TASK DIRECTIONS - Copy the lines below exactly, starting with the first and finishing with the one holding "X211834998Y-111992000D03*"; do not copy the pictures.

DATASET RECORDS -
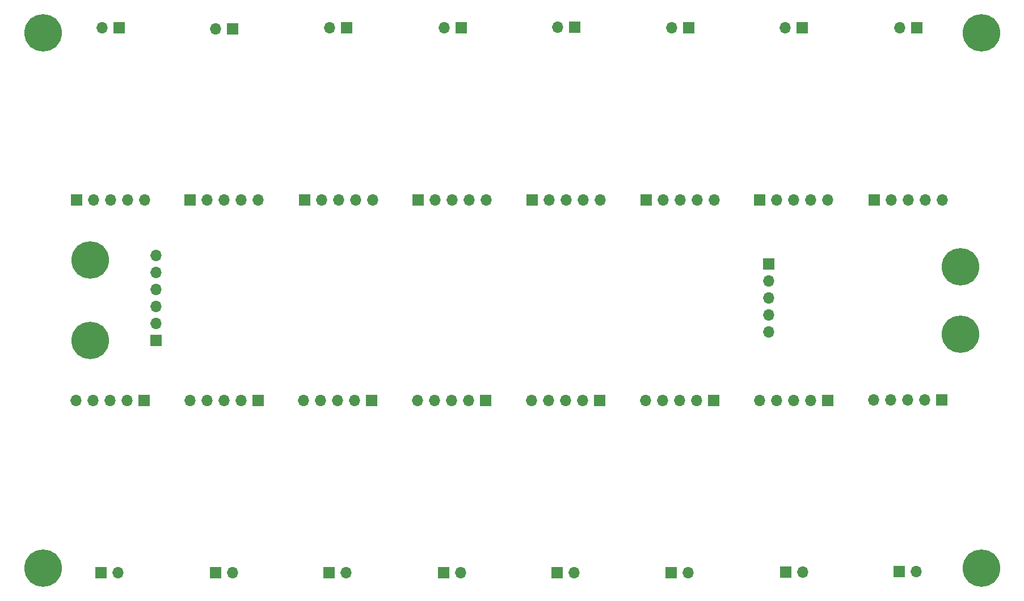
<source format=gbr>
%TF.GenerationSoftware,KiCad,Pcbnew,9.0.0*%
%TF.CreationDate,2025-03-04T09:46:30-08:00*%
%TF.ProjectId,Lattice Solenoid Driver,4c617474-6963-4652-9053-6f6c656e6f69,rev?*%
%TF.SameCoordinates,Original*%
%TF.FileFunction,Soldermask,Bot*%
%TF.FilePolarity,Negative*%
%FSLAX46Y46*%
G04 Gerber Fmt 4.6, Leading zero omitted, Abs format (unit mm)*
G04 Created by KiCad (PCBNEW 9.0.0) date 2025-03-04 09:46:30*
%MOMM*%
%LPD*%
G01*
G04 APERTURE LIST*
%ADD10C,3.600000*%
%ADD11C,5.600000*%
%ADD12R,1.700000X1.700000*%
%ADD13O,1.700000X1.700000*%
G04 APERTURE END LIST*
D10*
%TO.C,H5*%
X220305000Y-57100000D03*
D11*
X220305000Y-57100000D03*
%TD*%
D12*
%TO.C,J29*%
X156990000Y-137800000D03*
D13*
X159530000Y-137800000D03*
%TD*%
D10*
%TO.C,H4*%
X217205000Y-102200000D03*
D11*
X217205000Y-102200000D03*
%TD*%
D12*
%TO.C,J10*%
X187270001Y-82100000D03*
D13*
X189810001Y-82100000D03*
X192350001Y-82100000D03*
X194890001Y-82100000D03*
X197430001Y-82100000D03*
%TD*%
D12*
%TO.C,J27*%
X191100000Y-137750000D03*
D13*
X193640000Y-137750000D03*
%TD*%
D12*
%TO.C,J4*%
X102270001Y-82100000D03*
D13*
X104810001Y-82100000D03*
X107350001Y-82100000D03*
X109890001Y-82100000D03*
X112430001Y-82100000D03*
%TD*%
D12*
%TO.C,J8*%
X153305001Y-82100000D03*
D13*
X155845001Y-82100000D03*
X158385001Y-82100000D03*
X160925001Y-82100000D03*
X163465001Y-82100000D03*
%TD*%
D10*
%TO.C,H7*%
X80305000Y-137100000D03*
D11*
X80305000Y-137100000D03*
%TD*%
D10*
%TO.C,H6*%
X220305000Y-137100000D03*
D11*
X220305000Y-137100000D03*
%TD*%
D12*
%TO.C,J19*%
X95339998Y-112100000D03*
D13*
X92799998Y-112100000D03*
X90259998Y-112100000D03*
X87719998Y-112100000D03*
X85179998Y-112100000D03*
%TD*%
D12*
%TO.C,J20*%
X125630000Y-56385913D03*
D13*
X123090000Y-56385913D03*
%TD*%
D12*
%TO.C,J14*%
X180374998Y-112100000D03*
D13*
X177834998Y-112100000D03*
X175294998Y-112100000D03*
X172754998Y-112100000D03*
X170214998Y-112100000D03*
%TD*%
D12*
%TO.C,J21*%
X142680000Y-56400000D03*
D13*
X140140000Y-56400000D03*
%TD*%
D12*
%TO.C,J25*%
X210680000Y-56400000D03*
D13*
X208140000Y-56400000D03*
%TD*%
D12*
%TO.C,J30*%
X140051508Y-137819491D03*
D13*
X142591508Y-137819491D03*
%TD*%
D12*
%TO.C,J12*%
X214374998Y-111992000D03*
D13*
X211834998Y-111992000D03*
X209294998Y-111992000D03*
X206754998Y-111992000D03*
X204214998Y-111992000D03*
%TD*%
D12*
%TO.C,J26*%
X208025000Y-137650000D03*
D13*
X210565000Y-137650000D03*
%TD*%
D12*
%TO.C,J11*%
X204305001Y-82100000D03*
D13*
X206845001Y-82100000D03*
X209385001Y-82100000D03*
X211925001Y-82100000D03*
X214465001Y-82100000D03*
%TD*%
D12*
%TO.C,J2*%
X91630001Y-56358000D03*
D13*
X89090001Y-56358000D03*
%TD*%
D12*
%TO.C,J34*%
X188605000Y-91625002D03*
D13*
X188605000Y-94165002D03*
X188605000Y-96705002D03*
X188605000Y-99245002D03*
X188605000Y-101785002D03*
%TD*%
D12*
%TO.C,J7*%
X136305001Y-82100000D03*
D13*
X138845001Y-82100000D03*
X141385001Y-82100000D03*
X143925001Y-82100000D03*
X146465001Y-82100000D03*
%TD*%
D12*
%TO.C,J5*%
X108620000Y-56500000D03*
D13*
X106080000Y-56500000D03*
%TD*%
D12*
%TO.C,J3*%
X85305001Y-82100000D03*
D13*
X87845001Y-82100000D03*
X90385001Y-82100000D03*
X92925001Y-82100000D03*
X95465001Y-82100000D03*
%TD*%
D10*
%TO.C,H2*%
X87305000Y-91100000D03*
D11*
X87305000Y-91100000D03*
%TD*%
D12*
%TO.C,J13*%
X197374998Y-112050000D03*
D13*
X194834998Y-112050000D03*
X192294998Y-112050000D03*
X189754998Y-112050000D03*
X187214998Y-112050000D03*
%TD*%
D12*
%TO.C,J24*%
X193620000Y-56400000D03*
D13*
X191080000Y-56400000D03*
%TD*%
D10*
%TO.C,H3*%
X217205000Y-92100000D03*
D11*
X217205000Y-92100000D03*
%TD*%
D12*
%TO.C,J9*%
X170305001Y-82100000D03*
D13*
X172845001Y-82100000D03*
X175385001Y-82100000D03*
X177925001Y-82100000D03*
X180465001Y-82100000D03*
%TD*%
D12*
%TO.C,J16*%
X146374998Y-112100000D03*
D13*
X143834998Y-112100000D03*
X141294998Y-112100000D03*
X138754998Y-112100000D03*
X136214998Y-112100000D03*
%TD*%
D10*
%TO.C,H1*%
X87305000Y-103100000D03*
D11*
X87305000Y-103100000D03*
%TD*%
D12*
%TO.C,J18*%
X112374998Y-112100000D03*
D13*
X109834998Y-112100000D03*
X107294998Y-112100000D03*
X104754998Y-112100000D03*
X102214998Y-112100000D03*
%TD*%
D12*
%TO.C,J33*%
X88965000Y-137800000D03*
D13*
X91505000Y-137800000D03*
%TD*%
D12*
%TO.C,J6*%
X119305001Y-82100000D03*
D13*
X121845001Y-82100000D03*
X124385001Y-82100000D03*
X126925001Y-82100000D03*
X129465001Y-82100000D03*
%TD*%
D12*
%TO.C,J23*%
X176655000Y-56400000D03*
D13*
X174115000Y-56400000D03*
%TD*%
D12*
%TO.C,J32*%
X106000000Y-137800000D03*
D13*
X108540000Y-137800000D03*
%TD*%
D10*
%TO.C,H8*%
X80305000Y-57100000D03*
D11*
X80305000Y-57100000D03*
%TD*%
D12*
%TO.C,J15*%
X163339998Y-112100000D03*
D13*
X160799998Y-112100000D03*
X158259998Y-112100000D03*
X155719998Y-112100000D03*
X153179998Y-112100000D03*
%TD*%
D12*
%TO.C,J22*%
X159642500Y-56299326D03*
D13*
X157102500Y-56299326D03*
%TD*%
D12*
%TO.C,J28*%
X174000000Y-137800000D03*
D13*
X176540000Y-137800000D03*
%TD*%
D12*
%TO.C,J31*%
X122990000Y-137800000D03*
D13*
X125530000Y-137800000D03*
%TD*%
D12*
%TO.C,J1*%
X97155000Y-103100000D03*
D13*
X97155000Y-100560000D03*
X97155000Y-98020000D03*
X97155000Y-95480000D03*
X97155000Y-92940000D03*
X97155000Y-90400000D03*
%TD*%
D12*
%TO.C,J17*%
X129339998Y-112100000D03*
D13*
X126799998Y-112100000D03*
X124259998Y-112100000D03*
X121719998Y-112100000D03*
X119179998Y-112100000D03*
%TD*%
M02*

</source>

ANSWER TO THIS EXERCISE -
<source format=gbr>
%TF.GenerationSoftware,KiCad,Pcbnew,9.0.0*%
%TF.CreationDate,2025-03-04T09:46:30-08:00*%
%TF.ProjectId,Lattice Solenoid Driver,4c617474-6963-4652-9053-6f6c656e6f69,rev?*%
%TF.SameCoordinates,Original*%
%TF.FileFunction,Soldermask,Bot*%
%TF.FilePolarity,Negative*%
%FSLAX46Y46*%
G04 Gerber Fmt 4.6, Leading zero omitted, Abs format (unit mm)*
G04 Created by KiCad (PCBNEW 9.0.0) date 2025-03-04 09:46:30*
%MOMM*%
%LPD*%
G01*
G04 APERTURE LIST*
%ADD10C,3.600000*%
%ADD11C,5.600000*%
%ADD12R,1.700000X1.700000*%
%ADD13O,1.700000X1.700000*%
G04 APERTURE END LIST*
D10*
%TO.C,H5*%
X220305000Y-57100000D03*
D11*
X220305000Y-57100000D03*
%TD*%
D12*
%TO.C,J29*%
X156990000Y-137800000D03*
D13*
X159530000Y-137800000D03*
%TD*%
D10*
%TO.C,H4*%
X217205000Y-102200000D03*
D11*
X217205000Y-102200000D03*
%TD*%
D12*
%TO.C,J10*%
X187270001Y-82100000D03*
D13*
X189810001Y-82100000D03*
X192350001Y-82100000D03*
X194890001Y-82100000D03*
X197430001Y-82100000D03*
%TD*%
D12*
%TO.C,J27*%
X191100000Y-137750000D03*
D13*
X193640000Y-137750000D03*
%TD*%
D12*
%TO.C,J4*%
X102270001Y-82100000D03*
D13*
X104810001Y-82100000D03*
X107350001Y-82100000D03*
X109890001Y-82100000D03*
X112430001Y-82100000D03*
%TD*%
D12*
%TO.C,J8*%
X153305001Y-82100000D03*
D13*
X155845001Y-82100000D03*
X158385001Y-82100000D03*
X160925001Y-82100000D03*
X163465001Y-82100000D03*
%TD*%
D10*
%TO.C,H7*%
X80305000Y-137100000D03*
D11*
X80305000Y-137100000D03*
%TD*%
D10*
%TO.C,H6*%
X220305000Y-137100000D03*
D11*
X220305000Y-137100000D03*
%TD*%
D12*
%TO.C,J19*%
X95339998Y-112100000D03*
D13*
X92799998Y-112100000D03*
X90259998Y-112100000D03*
X87719998Y-112100000D03*
X85179998Y-112100000D03*
%TD*%
D12*
%TO.C,J20*%
X125630000Y-56385913D03*
D13*
X123090000Y-56385913D03*
%TD*%
D12*
%TO.C,J14*%
X180374998Y-112100000D03*
D13*
X177834998Y-112100000D03*
X175294998Y-112100000D03*
X172754998Y-112100000D03*
X170214998Y-112100000D03*
%TD*%
D12*
%TO.C,J21*%
X142680000Y-56400000D03*
D13*
X140140000Y-56400000D03*
%TD*%
D12*
%TO.C,J25*%
X210680000Y-56400000D03*
D13*
X208140000Y-56400000D03*
%TD*%
D12*
%TO.C,J30*%
X140051508Y-137819491D03*
D13*
X142591508Y-137819491D03*
%TD*%
D12*
%TO.C,J12*%
X214374998Y-111992000D03*
D13*
X211834998Y-111992000D03*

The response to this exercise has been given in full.